My dear Sri Hari Nama Prabhu,
I am writing to you now, because today was just one of those days where I looked back at the last few weeks of my life. I looked especially at my chanting. And I am honestly feeling that I am not putting so much effort into it. I complete my rounds every day and some times I chant extra rounds, but I am not very good at pulling my mind back to You when it wanders off. That is what I call lazy chanting. Chanting just for the sake of getting my rounds done. Not with attachment or love for You. And this makes me quite sad, because basically this shows that I am not really a devotee, I’m just a pretender. And I really want to be a devotee. I have come to a point in my life where I have nothing else. I have no big material aspirations. There are some, but they are only on the edges, not really situated in the core of me.
A problem I have is indeed with lazyness. To keep a continuous schedule. Like Srila Prabhupada, who would always be so steady. When will the time come, when I will inherit just a fraction of this potency? That vast ocean which is Your mercy, seems to be so far away, like a mirage in the desert. At least I believe That You are real, in contrast with the mirage. Still You are beyond my grasp. My chanting is too poor.

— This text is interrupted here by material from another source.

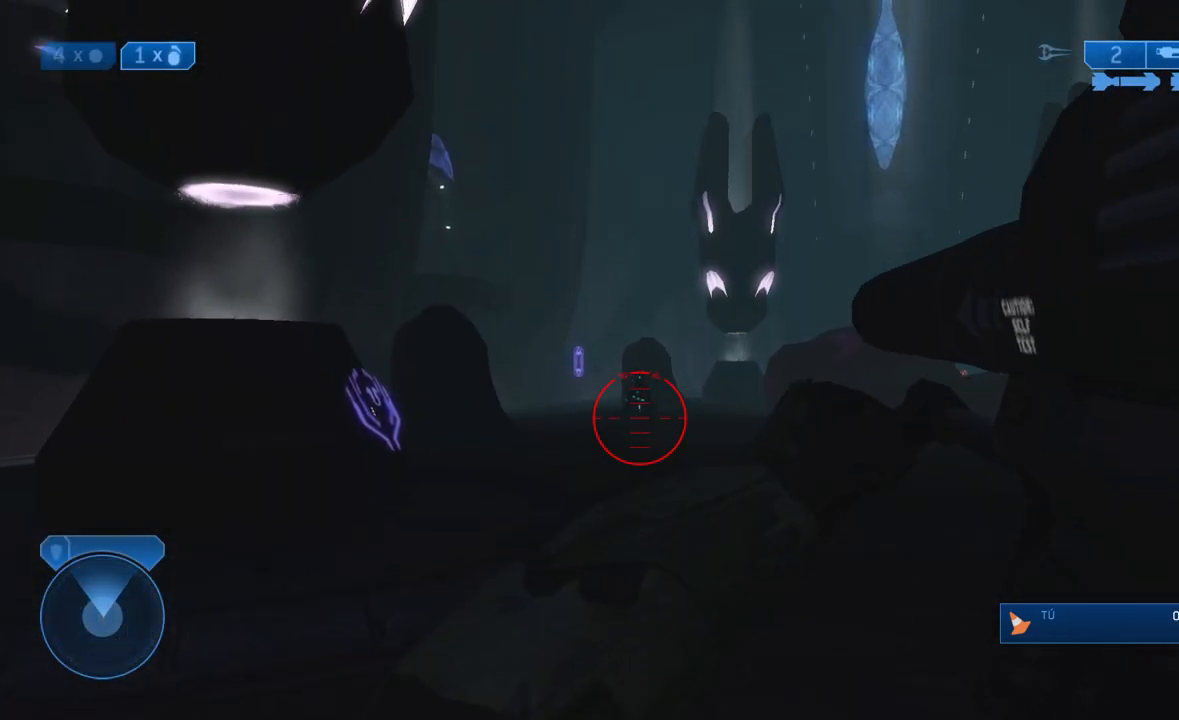
{"buttons": ["Y"], "left_stick": "center", "right_stick": "center", "events": [[117, "right_stick", "center"], [417, "Y", "down"]]}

Please find some way to bring me to You. I long for this, because I believe it to be the best thing in the world for me. All the Acharyas agree that there is nothing else in all the tree worlds. So why should I strive for anything else, but your mercy? Please let me understand the importance of You. Please let me surrender. Please grant me access to just a tiny spark of Your splendor. I really need some inspiration.
My greatest wish is to become a really fixed up devotee, who would preach Your glories and give You freely to others without discrimination. Is this too much to askfor someone like me? If so, please excuse me, but I don’t know anything valuable, so I must just try.